Another limitation emerging from the database is that the prediction model was trained on user ratings that can be subjective. In addition, the ratings were given for a recipe as a whole, combining writing quality and taste. We examined the comments associated with the ratings and found that high-rated recipes (five stars) often had comments appreciating the clarity of instructions, as exemplified by remarks like " I really appreciate the instructions about using the spoon when cutting the potatoes. This is a well-written recipe."; and "This was easy enough to prepare on a worknight and assembly was so easy when following the well-written directions". Conversely, recipes with low ratings were often criticized for their lack of clarity and order, as indicated by comments such as "This recipe is written in a way that is impossible to attempt to follow or understand. It is a disaster."; and "Very frustrated with the directions. They are not orderly whatsoever.". This suggests that even if a recipe is tasty, unclear writing can hinder its reproducibility, leading to low ratings. However, we acknowledge that a recipe with excellent writing but an unfamiliar or unappealing taste might also receive low ratings. In future studies, it would be beneficial to separate the variables taste and writing quality to more accurately assess their individual impacts on user ratings.

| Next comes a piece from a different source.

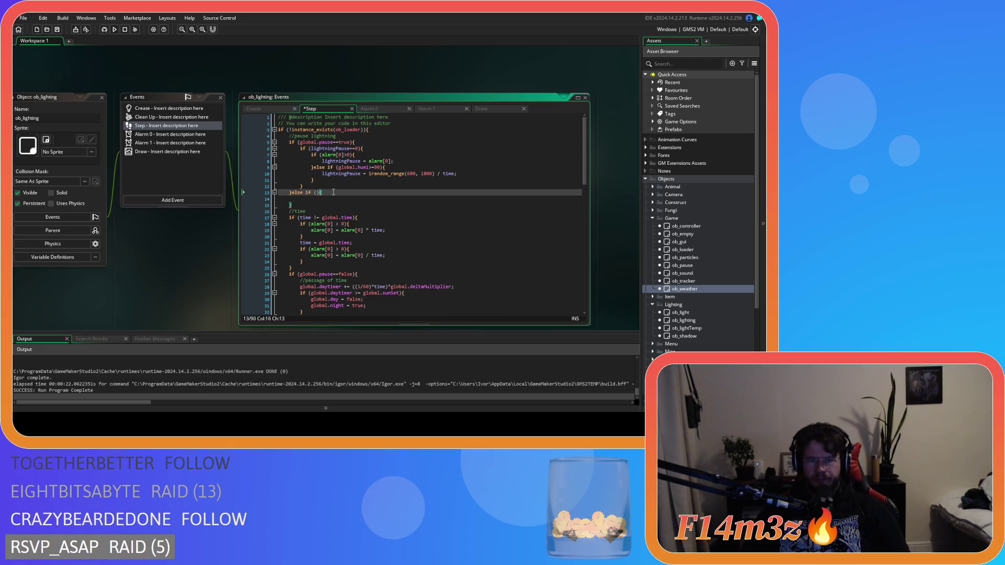
- Fill the else-if condition with lightningPause!=0, reusing the nested test's comparison
{"action": "left_click_drag", "start_coordinate": [358, 148], "coordinate": [312, 149]}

This complexity extends to the predictive task, where RELEXset-Predictor attempts to account for both taste and writing quality, leading to only minor improvement over a static baseline. We have therefore made our code and models publicly availableFootnote 13, encouraging future research to enhance predictive accuracy, for example through the integration of new SOTA models. The design of the subsequent stages of the pipeline attempts to mitigate the limitations of RELEXset-Predictor. Overall, participants perceived the adaptive recipes as useful and edited the recipes accordingly. However more rigorous, quantitative assessments are needed to investigate the influence of the model performance and the chosen quality range on user perception. Furthermore, RELEX offers a promising approach for learners to improve their recipe writing skills by integrating both the learning domain (procedural writing) and the exemplifying domain (cooking). Despite its effectiveness, its scope is limited to these specific areas. One main takeaway for the research community is the demonstrated importance of adaptivity and personalization in example-based learning, particularly in enhancing user engagement and performance outcomes. In future work, the example-selection pipeline can be adapted to cater to other learning domains. For instance, journal writing (Roelle et al., 2012), high school instruction (Hilbert et al., 2008), or argumentative writing (Schworm & Renkl, 2007). Transferring RELEX to a different exemplifying or learning domain requires two main ingredients: 1) multiple examples with associated evaluations, ratings, or grades, and 2) domain-specific suggestions regarding example annotation. The selection pipeline (see “Personalized Example Retrieval Pipeline”) can be used to fine-tune an NLP model to predict the evaluations of the examples. Then, the model name and domain-specific suggestions can be added to the code base of RELEX to run the application. By extending the tool’s capabilities to various educational contexts, we anticipate a broader impact and potential benefits for learners across different domainsFootnote 14.

In the future, we envision expanding the scope and applicability of our findings by conducting replication studies in real-world settings, such as classrooms with chef apprentices. This approach would help address the ecological validity of the results and provide insights into the effectiveness of RELEX in practical educational contexts. Additionally, we plan to explore the long-term effects of RELEX by conducting a longitudinal study, assessing how repeated usage of the tool impacts learners’ procedural writing skills over an extended period.